First, it implicitly normalizes the abnormal state of modern girls’ self-destructive sexual practices.  It says that girls as young as 11 could be sleeping around and must receive this vaccine, called Gardasil, for protection.  Rather than spend hundreds of millions on injecting everyone with this HPV vaccine, a better strategy would be to tackle the culture of promiscuity instead, especially since Gardasil will do nothing to combat all the other dangerous STDs girls and women can catch.

Second, like most medical treatments, Gardasil has side effects.  National Vaccine Information Center analyst Vicky Debold, RN, Ph.D., says,  “The most frequent serious health events after Gardasil shots are neurological symptoms.  These young girls are experiencing severe headaches, dizziness, temporary loss of vision, slurred speech, fainting, involuntary contraction of limbs, muscle weakness, tingling and numbness in the hands and feet and joint pain.  Some of the girls have lost consciousness during what appear to be seizures.”  NVIC says that 82 adverse event reports have been filed between July 2006 and January 2007 for Gardasil, suggesting that serious side effects are rare but hardly unheard of.

Third, no one knows what long-term ill effects Gardasil could cause.  It is simply too new, and untried in a large population.

The most curious thing about Gardasil was the attempt to force it on 11 and 12-year-old girls across the country.  Why was something so new, so relatively untested, with unknown long-term effects so quickly adopted as mandatory by some such as Texas Gov. Rick Perry (R.)?  Virginia’s Gov. Tim Kaine (D.) is also considering mandating it.  Both states will allow for parents to opt their children out.

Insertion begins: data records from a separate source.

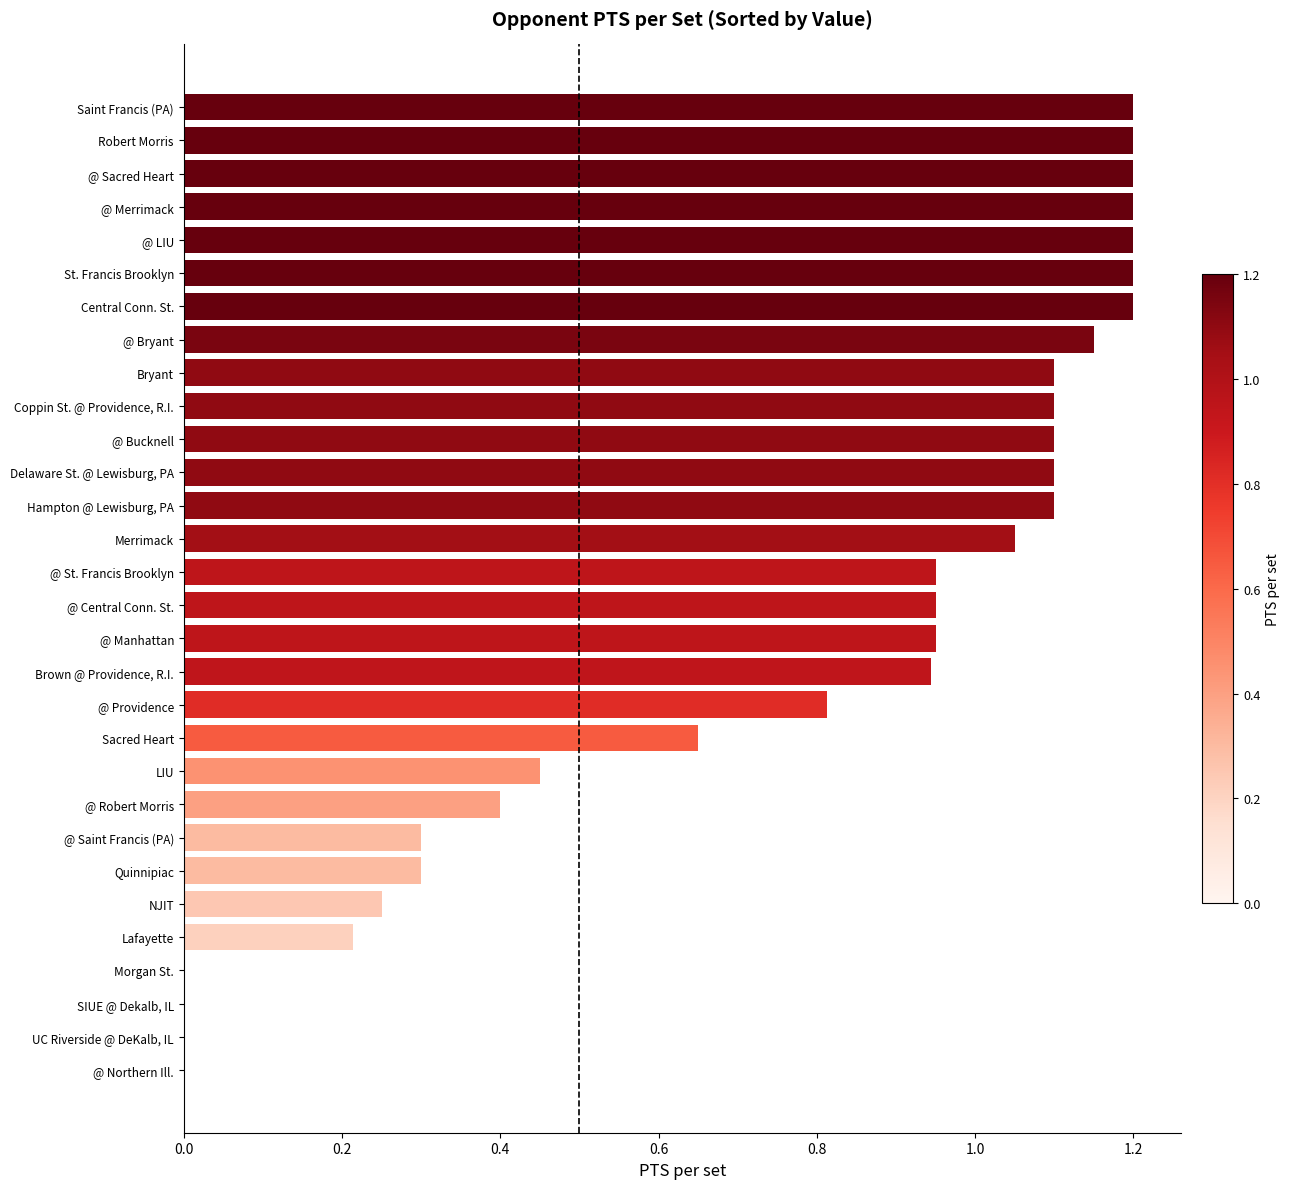

What is the greatest value displayed?

1.2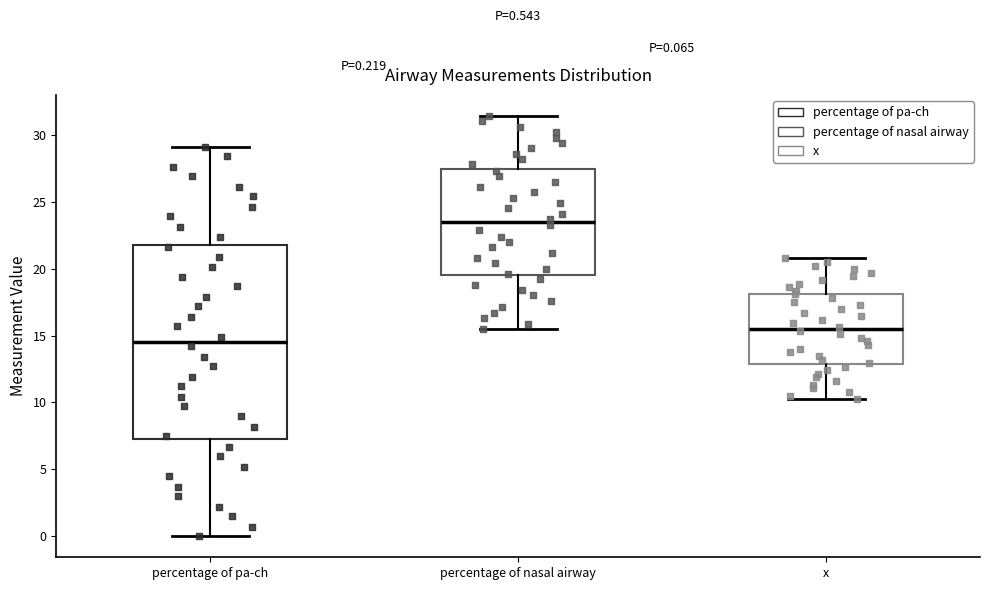

Comparing the boxes themselves (not the whiskers), which one is the tallest?

percentage of pa-ch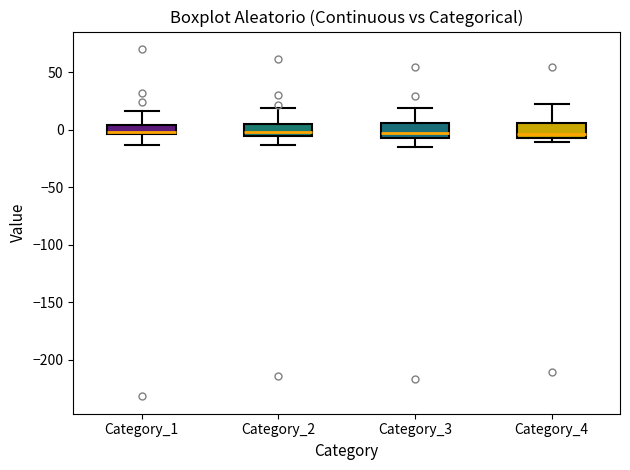

Where does the lower whisker of the box for Category_1 end on the y-axis? The values are not printed on the chart, so give them approximately, as read against the axis.

-15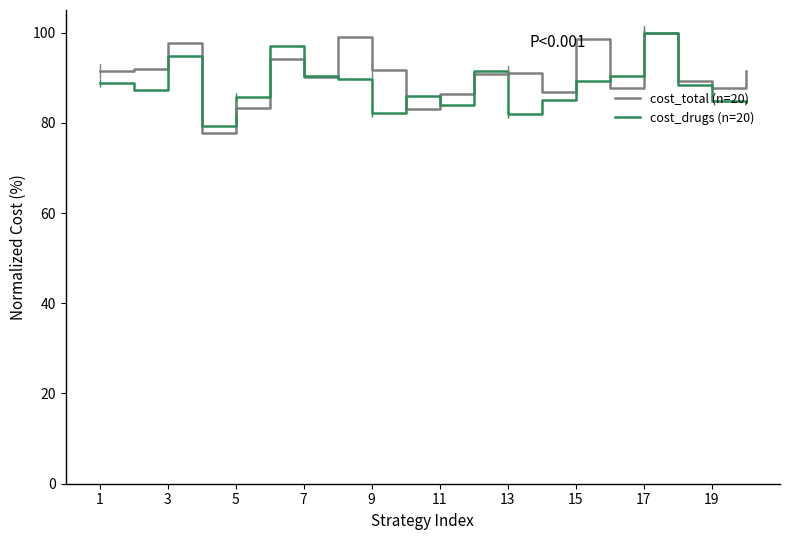

What is the maximum value shown in the chart?

100.0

Obviously, there are the lobbyist connections and campaign cash drug companies have.  But there is a more fundamental problem: The assumption that youth sexual promiscuity is here to stay and fierce measures must be taken to combat the resulting diseases, and caution cannot be afforded when a promising new treatment comes along.  Would that such energy be directed at keeping pornography away from minors or high school students of opposite sexes away from each other when not chaperoned.  These measures would combat all STDs at once and reduce teen pregnancy as well.

It might make sense for parents who believe their girls are at high risk of sexual activity to give their daughters the vaccine, and for girls and young women who intend to sleep around to take it (hopefully, at later ages than 12).  Then ten or so years down the road, after the vaccine’s effects are better known, perhaps the health profession might encourage— not mandate — more widespread use of the vaccine.

But this cautious, common-sense course was not pursued.  Instead, the top-down heavy hand came into play immediately.  This attitude of our political class and medical establishment does not bode well for future efforts to combat the rising tide of sexual infections among American youth.

Joseph A. D'Agostino is Vice President for Communications at the Population Research Institute.